Well, this has been a long time coming and it’s not that I didn’t think this conclusion was a possibility, but rather that I thought it wouldn’t happen quite this soon. According to the owner, he is calling it quits because it is not feasible to keep trying to conduct the business and also to engage in the drawn out regulatory and legal issues that have arisen between him, the county, the state commission, and some residents. According to the June issue of the All Point Bulletin, a County Judge has ordered him to provide extensive information about the business (including maintenance records for his trucks), and the WUTC said it was conducting a financial audit. (This newspaper account was written before the decision to throw in the towel.)

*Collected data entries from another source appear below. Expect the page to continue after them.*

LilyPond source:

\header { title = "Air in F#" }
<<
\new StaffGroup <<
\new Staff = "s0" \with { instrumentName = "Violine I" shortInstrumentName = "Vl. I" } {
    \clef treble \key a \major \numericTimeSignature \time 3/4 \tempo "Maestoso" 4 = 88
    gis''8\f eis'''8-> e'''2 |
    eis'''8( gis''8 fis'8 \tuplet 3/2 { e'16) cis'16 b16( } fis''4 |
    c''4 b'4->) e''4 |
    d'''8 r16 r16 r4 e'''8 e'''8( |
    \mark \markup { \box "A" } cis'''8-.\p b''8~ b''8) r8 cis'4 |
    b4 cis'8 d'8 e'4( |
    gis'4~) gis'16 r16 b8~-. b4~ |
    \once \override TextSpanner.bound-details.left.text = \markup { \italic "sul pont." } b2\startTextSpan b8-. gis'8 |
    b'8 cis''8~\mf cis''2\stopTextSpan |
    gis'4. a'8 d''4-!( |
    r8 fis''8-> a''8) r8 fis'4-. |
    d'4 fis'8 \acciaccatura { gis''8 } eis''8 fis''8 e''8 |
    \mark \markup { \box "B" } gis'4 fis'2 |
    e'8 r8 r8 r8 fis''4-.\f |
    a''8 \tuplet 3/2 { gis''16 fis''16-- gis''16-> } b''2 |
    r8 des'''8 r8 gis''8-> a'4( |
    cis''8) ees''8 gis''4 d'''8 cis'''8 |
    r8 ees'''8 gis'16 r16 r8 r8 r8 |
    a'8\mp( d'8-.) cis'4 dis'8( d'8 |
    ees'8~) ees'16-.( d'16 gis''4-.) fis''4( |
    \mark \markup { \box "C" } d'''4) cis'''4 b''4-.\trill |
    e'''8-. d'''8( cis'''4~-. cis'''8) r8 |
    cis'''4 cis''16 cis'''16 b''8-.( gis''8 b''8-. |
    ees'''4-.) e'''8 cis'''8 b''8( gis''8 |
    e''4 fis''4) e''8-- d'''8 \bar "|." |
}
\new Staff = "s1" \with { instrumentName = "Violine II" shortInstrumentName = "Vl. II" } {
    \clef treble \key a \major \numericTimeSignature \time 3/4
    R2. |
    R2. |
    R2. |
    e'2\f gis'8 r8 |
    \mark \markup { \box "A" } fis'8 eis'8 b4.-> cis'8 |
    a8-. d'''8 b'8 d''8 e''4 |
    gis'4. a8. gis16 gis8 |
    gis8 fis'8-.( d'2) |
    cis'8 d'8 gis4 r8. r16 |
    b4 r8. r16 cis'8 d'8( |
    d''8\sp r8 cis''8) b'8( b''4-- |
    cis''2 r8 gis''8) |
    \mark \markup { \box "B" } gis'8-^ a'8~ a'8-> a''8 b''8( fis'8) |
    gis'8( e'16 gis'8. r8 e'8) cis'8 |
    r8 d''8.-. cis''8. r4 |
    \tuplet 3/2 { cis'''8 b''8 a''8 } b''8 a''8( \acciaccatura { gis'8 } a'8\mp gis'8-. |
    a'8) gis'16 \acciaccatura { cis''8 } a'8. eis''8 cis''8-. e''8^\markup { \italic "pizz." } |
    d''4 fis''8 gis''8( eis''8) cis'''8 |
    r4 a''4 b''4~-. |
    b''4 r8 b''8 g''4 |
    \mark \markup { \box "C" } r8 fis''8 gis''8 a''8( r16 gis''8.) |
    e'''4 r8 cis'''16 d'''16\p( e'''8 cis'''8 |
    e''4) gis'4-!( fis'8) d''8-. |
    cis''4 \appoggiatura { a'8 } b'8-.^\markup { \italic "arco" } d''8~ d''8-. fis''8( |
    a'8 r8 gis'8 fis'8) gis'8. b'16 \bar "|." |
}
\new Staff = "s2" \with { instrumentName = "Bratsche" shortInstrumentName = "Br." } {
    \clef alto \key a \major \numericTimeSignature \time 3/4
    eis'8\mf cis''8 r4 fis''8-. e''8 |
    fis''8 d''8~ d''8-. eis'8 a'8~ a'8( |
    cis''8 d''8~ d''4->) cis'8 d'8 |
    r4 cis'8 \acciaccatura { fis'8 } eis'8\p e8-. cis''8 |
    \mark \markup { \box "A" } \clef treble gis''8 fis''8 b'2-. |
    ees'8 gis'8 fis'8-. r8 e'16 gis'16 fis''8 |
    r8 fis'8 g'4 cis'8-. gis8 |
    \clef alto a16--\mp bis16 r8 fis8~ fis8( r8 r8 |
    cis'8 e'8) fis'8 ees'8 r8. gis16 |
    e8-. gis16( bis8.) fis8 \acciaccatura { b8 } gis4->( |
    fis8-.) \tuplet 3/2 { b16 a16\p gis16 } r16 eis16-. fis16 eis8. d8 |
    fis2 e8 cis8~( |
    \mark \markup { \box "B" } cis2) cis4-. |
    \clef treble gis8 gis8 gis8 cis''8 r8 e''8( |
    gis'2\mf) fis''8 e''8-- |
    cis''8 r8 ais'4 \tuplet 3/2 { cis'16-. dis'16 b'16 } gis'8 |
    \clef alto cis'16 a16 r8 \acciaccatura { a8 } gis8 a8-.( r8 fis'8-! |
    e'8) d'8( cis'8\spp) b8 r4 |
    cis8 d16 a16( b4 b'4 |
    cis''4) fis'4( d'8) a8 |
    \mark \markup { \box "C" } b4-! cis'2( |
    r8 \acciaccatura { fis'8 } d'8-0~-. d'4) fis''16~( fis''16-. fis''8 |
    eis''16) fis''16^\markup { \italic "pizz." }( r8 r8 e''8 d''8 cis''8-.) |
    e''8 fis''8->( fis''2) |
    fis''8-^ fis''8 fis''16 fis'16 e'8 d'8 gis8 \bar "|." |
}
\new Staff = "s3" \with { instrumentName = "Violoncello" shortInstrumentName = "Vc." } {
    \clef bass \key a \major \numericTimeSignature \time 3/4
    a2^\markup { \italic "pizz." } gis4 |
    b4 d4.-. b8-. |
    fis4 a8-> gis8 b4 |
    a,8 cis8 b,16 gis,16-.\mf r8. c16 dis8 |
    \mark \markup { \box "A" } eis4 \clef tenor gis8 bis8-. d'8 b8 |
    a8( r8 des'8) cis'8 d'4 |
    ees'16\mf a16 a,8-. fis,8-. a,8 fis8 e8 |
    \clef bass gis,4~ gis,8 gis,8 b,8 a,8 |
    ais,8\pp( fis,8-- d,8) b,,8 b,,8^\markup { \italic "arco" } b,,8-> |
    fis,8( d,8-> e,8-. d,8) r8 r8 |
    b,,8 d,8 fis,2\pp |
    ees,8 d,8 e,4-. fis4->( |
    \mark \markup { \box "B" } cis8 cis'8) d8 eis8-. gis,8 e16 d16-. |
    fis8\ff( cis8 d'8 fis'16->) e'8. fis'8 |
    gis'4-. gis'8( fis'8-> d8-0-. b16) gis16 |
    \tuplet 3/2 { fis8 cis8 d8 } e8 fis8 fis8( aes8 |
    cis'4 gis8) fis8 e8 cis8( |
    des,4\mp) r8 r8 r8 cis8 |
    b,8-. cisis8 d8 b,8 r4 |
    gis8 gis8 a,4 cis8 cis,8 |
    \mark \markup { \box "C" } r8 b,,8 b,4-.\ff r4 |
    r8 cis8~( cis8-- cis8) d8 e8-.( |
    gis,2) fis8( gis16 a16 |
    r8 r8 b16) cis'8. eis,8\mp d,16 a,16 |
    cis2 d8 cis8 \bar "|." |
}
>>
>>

Well, we are all engrossed in considerations of the appropriate role of empathy these days because of Judge Sotomayor’s nomination, and a charge of excessive demands from bureaucracies is likely to elicit such empathy. Who knows, however, where truth, justice, or high moral tone lies in all this. Certainly I don’t. It’s very difficult to know anything about such issues without a willingness to look through and analyze carefully a lot of information, and information is not always readily available, even in these days of the google and all it offers. But even if it were available, it might be that there are very different views about what are the important issues, what outcomes are being sought, and what is the point of the dispute. What we do know, however, is that after months and months of discussion and charges and countercharges, of litigation and mediation, of hearings proposed and conducted, is that we no longer have either garbage pickup service or recyclable pickup service.

My sense of this is that we are worse off than we were, but also that we are back where we were ten years ago, so no worse off than we used to be. Maybe we can just conclude that ‘No Harm, No Foul’ is the applicable judgment. And, with Obama, we can be ‘Looking Forward, Not Backwards.’ If only I was sure where the ball actually is. Or was. Or even will be.